Wild Mushroom, Roasted Red Pepper and Artisanal Goat Cheese Tart with Fresh Thyme

This is a simple appy that you can prepare in advance and bake as your guests arrive. The better the ingredients, the better the tart. Artisanal cheese makes a difference here. Farmer’s markets are loaded with vendors, offering their own varieties of seasoned goat cheese. Don’t hesitate to sample the wares, load your shopping tote with goodies, and then create the ultimate tart for sharing with pals.

1 sheet frozen puff pastry, thawed
1 tablespoon olive oil, plus 1 tablespoon more for drizzling
1 tablespoon organic unsalted butter
½ pound fresh assorted wild mushrooms, chopped, about 2 cups
2 tablespoons dry sherry
Salt and freshly ground pepper
4 ounces artisanal goat cheese, crumbled, about ½ cup
2 whole marinated roasted red peppers, diced, about 1 cup
2 tablespoons fresh thyme leaves

Unfold the puff pastry sheet and place onto a lightly floured work surface. Roll out to a rectangle about 12 by 14-inches. Transfer the pastry sheet to a baking sheet lined with parchment paper.
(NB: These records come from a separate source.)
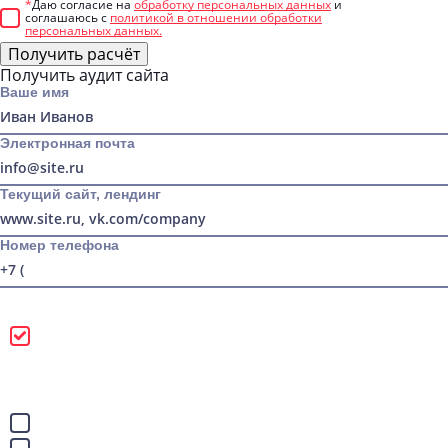
*
Даю согласие на
обработку персональных данных
и
соглашаюсь с
политикой в отношении обработки
персональных данных.
Получить расчёт
Получить аудит сайта
Ваше имя
Электронная почта
Текущий сайт, лендинг
Номер телефона
Можно звонить
Лучше писать в
WhatsApp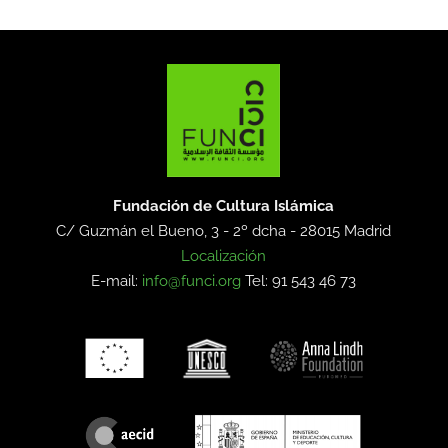
Fundación de Cultura Islámica
C/ Guzmán el Bueno, 3 - 2º dcha -
28015 Madrid
Localización
E-mail:
info@funci.org
Tel: 91 543 46 73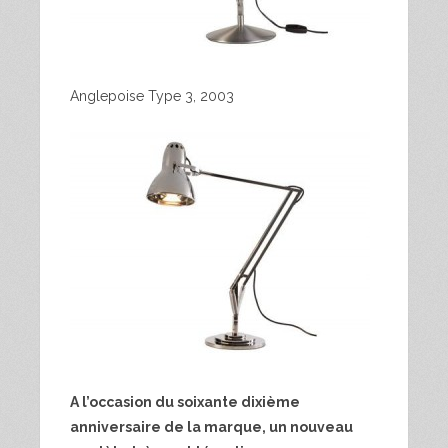
Anglepoise Type 3, 2003
A l’occasion du soixante dixième
anniversaire de la marque, un nouveau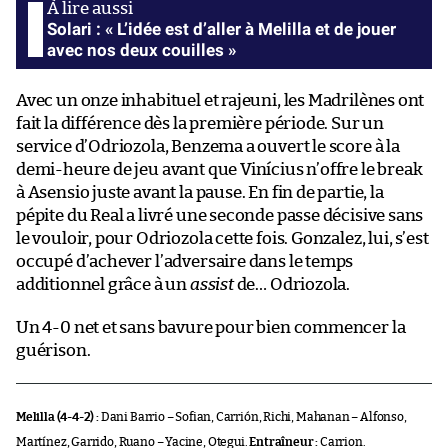
Solari : « L’idée est d’aller à Melilla et de jouer
avec nos deux couilles »
Avec un onze inhabituel et rajeuni, les Madrilènes ont
fait la différence dès la première période. Sur un
service d’Odriozola, Benzema a ouvert le score à la
demi-heure de jeu avant que Vinícius n’offre le break
à Asensio juste avant la pause. En fin de partie, la
pépite du Real a livré une seconde passe décisive sans
le vouloir, pour Odriozola cette fois. Gonzalez, lui, s’est
occupé d’achever l’adversaire dans le temps
additionnel grâce à un
assist
de… Odriozola.
Un 4-0 net et sans bavure pour bien commencer la
guérison.
Melilla (4-4-2) :
Dani Barrio – Sofian, Carrión, Richi, Mahanan – Alfonso,
Martínez, Garrido, Ruano – Yacine, Otegui.
Entraîneur :
Carrion.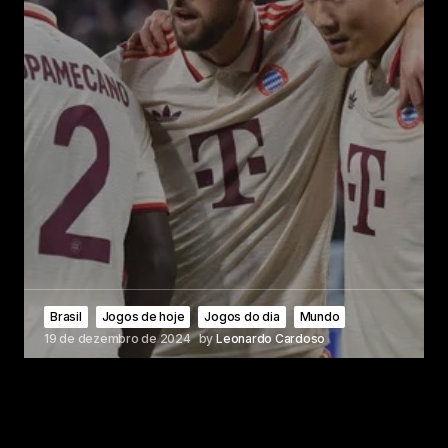
Brasil
Jogos de hoje
Jogos do dia
Mundo
19 de dezembro de 2024
by
Leonardo Cardoso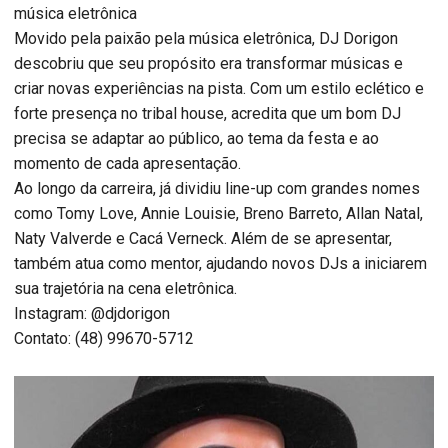
música eletrônica
Movido pela paixão pela música eletrônica, DJ Dorigon
descobriu que seu propósito era transformar músicas e
criar novas experiências na pista. Com um estilo eclético e
forte presença no tribal house, acredita que um bom DJ
precisa se adaptar ao público, ao tema da festa e ao
momento de cada apresentação.
Ao longo da carreira, já dividiu line-up com grandes nomes
como Tomy Love, Annie Louisie, Breno Barreto, Allan Natal,
Naty Valverde e Cacá Verneck. Além de se apresentar,
também atua como mentor, ajudando novos DJs a iniciarem
sua trajetória na cena eletrônica.
Instagram: @djdorigon
Contato: (48) 99670-5712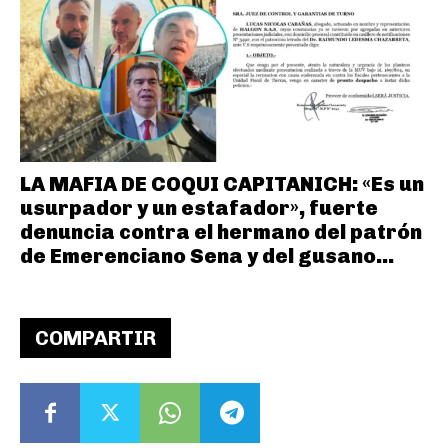
LA MAFIA DE COQUI CAPITANICH: «Es un
usurpador y un estafador», fuerte
denuncia contra el hermano del patrón
de Emerenciano Sena y del gusano...
COMPARTIR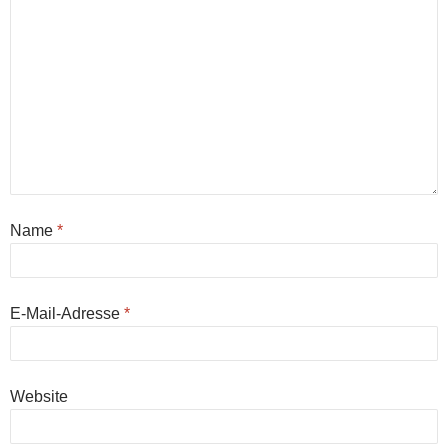
Name
*
E-Mail-Adresse
*
Website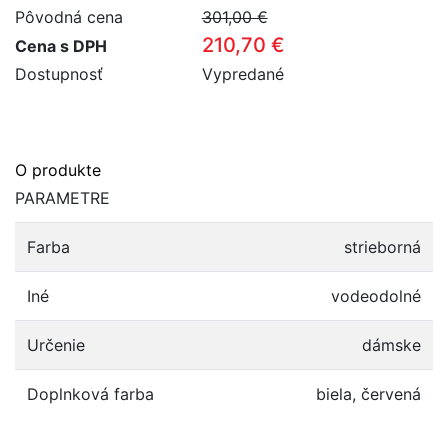
Pôvodná cena
301,00 €
210,70 €
Cena s DPH
Dostupnosť
Vypredané
O produkte
PARAMETRE
Farba
strieborná
Iné
vodeodolné
Určenie
dámske
Doplnková farba
biela, červená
Roll up the edges on the pastry and crimp to form a decorative crust. Place the baking sheet into the fridge while you prepare the mushrooms.

Heat 1 tablespoon olive oil and 1 tablespoon butter in a large skillet over medium high heat. When melted, add the mushrooms. Cook until the mushrooms are golden, about 5 minutes. Add the sherry and cook until the liquid is absorbed. Season with salt and pepper. Remove from the heat and cool to room temperature.

Preheat the oven to 425 degrees.
Remove the baking sheet from the fridge. Place the cooled mushrooms onto the pastry. Top with crumbled goat cheese. Sprinkle with diced roasted red pepper and fresh thyme leaves. Drizzle the tart with olive oil. Bake until the crust is puffed and golden, about 20 to 25 minutes. Cut the tart into 8 pieces. Serve warm or at room temperature.

Servings: 8 as an appy, 4 for lunch
Preparation Time: 20 minutes
Cook Time: 20 minutes

Sources and Substitutions
You can stack your tart with any of your favorite ingredients. Caramelized onions with slices of heirloom tomato are a fabulous combination; so is sautéed zucchini with sun-dried tomatoes and a shaving of Parmesan cheese.


Unknown said...

I can't wait to try this at my next dinner party! I don't use sherry, though...are there any appropriate substitutions or can it be made without?

Jorj Morgan said...

You don't need to add the sherry. It's just a flavoring tool for the mushrooms. You can substitute with a splash of wine or a bit of cider vinegar.

Adrienne said...

Ooooh, this look incredibly good!!! Can't wait to try it. :->

Adrienne said...

Ooooh, this looks good! Can't wait to try this!!!